Supplied text:
# Oil Suggestion (Pentosin)



## Platinum_GLI (Jun 18, 2004)

Hello guys,

It's time for an oil change and I was looking into the Pentosin 5w-40 combo that ECS has to offer http://www.ecstuning.com/Volkswagen-Jetta_IV_GLI--1.8T/Search/Oil_Filter/ES4012/ What does everyone think? I used to take my vehicle to the dealership and they used Castrol 5W-30 but I'm now on my own as the cost of an oil change at my dealership went from $40 to $75 :screwy: 
I have looked at the VW list and Pentosin is listed there but I keep seeing everyone using different oils and that now has me confused.
I live in FL, weather is super hot and humid, not sure if that helps to determine which oil I need.
All suggestions are appreciated.

Required tasks:
1. Answer these questions from the oil post:
(a) What oil did the dealership use?
(b) What did an oil change at the dealership cost before, and what does it cost now?
(c) In what state does the poster live?
2. In the oil post, take the passage starting with "# Oil Suggestion" and going on through "oil I need.", and swap "Pentosin" for "Motul" wherever it occurs.
3. Decide whether each statement agrees with the oil post, and back each answer with the words from the post that settle it:
(a) The poster lives where the weather is hot and humid.
(b) Pentosin is missing from the VW list.
(c) The dealership used a 5W-40 oil.

Data segment:
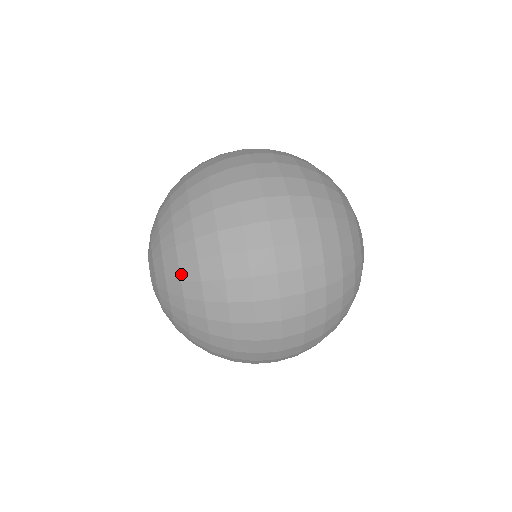
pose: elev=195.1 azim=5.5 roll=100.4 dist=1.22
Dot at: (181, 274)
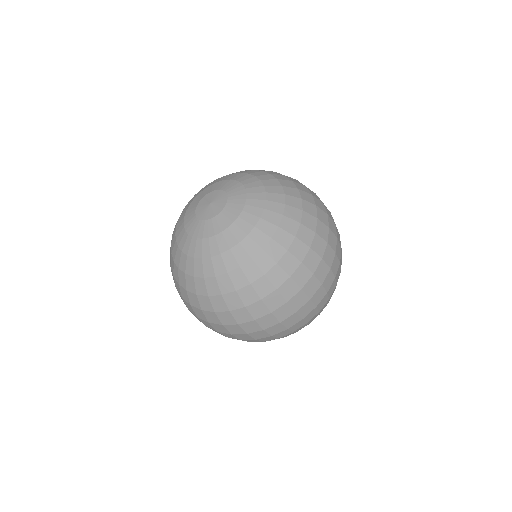
Dot at: (267, 245)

Answers to each task:
1.
(a) Castrol 5W-30
(b) It went from $40 to $75.
(c) FL

2.
# Oil Suggestion (Motul)



## Platinum_GLI (Jun 18, 2004)

Hello guys,

It's time for an oil change and I was looking into the Motul 5w-40 combo that ECS has to offer http://www.ecstuning.com/Volkswagen-Jetta_IV_GLI--1.8T/Search/Oil_Filter/ES4012/ What does everyone think? I used to take my vehicle to the dealership and they used Castrol 5W-30 but I'm now on my own as the cost of an oil change at my dealership went from $40 to $75 :screwy: 
I have looked at the VW list and Motul is listed there but I keep seeing everyone using different oils and that now has me confused.
I live in FL, weather is super hot and humid, not sure if that helps to determine which oil I need.

3.
(a) Yes: "weather is super hot and humid"
(b) No: "Pentosin is listed there"
(c) No: "they used Castrol 5W-30"